→ EXCERPT PROVIDED:
★ ★ ★ ★

I just pour some in, but usually do a dry cure for pastrami. I like the texture of the meat better than a wet brine.
Al
 
I used pop's brine last year when I made some, if I remember right I used 2 tablespoons per gallon. one of these years i'll start writing things down and remember where I hid it so i'll know where I put it.
LOL. Sounds just like me! I have a buddy who is an avid baker and writes everything down. I made some Kielbasi one time and I told him I wrote the whole process down. He started laughing and bought me a beer! :emoji_laughing:
 
So what is your dry cure Al?
Is it posted somewhere in the forum?

Warren

It's in this thread Warren.
Al
 
It's in this thread Warren.
Al
Al,

I'm trying this dry brine and noticed that there is not a lot of moisture coming from the brisket, unlike a pork loin or belly bacon, for example. Does that seem right to you?

Thank you!

★ ★ ★ ★

→ ASSIGNED TASK 1:
Decide whether each statement (a), (b) and (c) agrees with the curing thread. Answer yes or no for each, quoting the deciding words from the thread.
(a) The first poster usually uses a wet brine for pastrami.
(b) One poster recalls using 2 tablespoons per gallon with pop's brine.
(c) The brisket in the dry brine gave off more moisture than belly bacon would.
→ ASSIGNED TASK 2: Please set down, word for word, the stretch of the curing thread from "So what is your" through "right to you?".
The listing has no connection to the curing thread.

★ ★ ★ ★

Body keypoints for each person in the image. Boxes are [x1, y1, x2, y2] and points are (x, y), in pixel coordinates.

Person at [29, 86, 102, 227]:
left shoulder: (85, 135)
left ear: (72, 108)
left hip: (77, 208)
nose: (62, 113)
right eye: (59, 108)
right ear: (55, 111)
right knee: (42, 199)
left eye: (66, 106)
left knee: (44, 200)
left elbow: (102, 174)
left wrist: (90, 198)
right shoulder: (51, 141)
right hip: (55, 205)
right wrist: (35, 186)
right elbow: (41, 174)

★ ★ ★ ★

→ REPLY 1:
(a) No: "usually do a dry cure for pastrami"
(b) Yes: "if I remember right I used 2 tablespoons per gallon"
(c) No: "there is not a lot of moisture coming from the brisket, unlike a pork loin or belly bacon"

→ REPLY 2:
So what is your dry cure Al?
Is it posted somewhere in the forum?

Warren

It's in this thread Warren.
Al
 
It's in this thread Warren.
Al
Al,

I'm trying this dry brine and noticed that there is not a lot of moisture coming from the brisket, unlike a pork loin or belly bacon, for example. Does that seem right to you?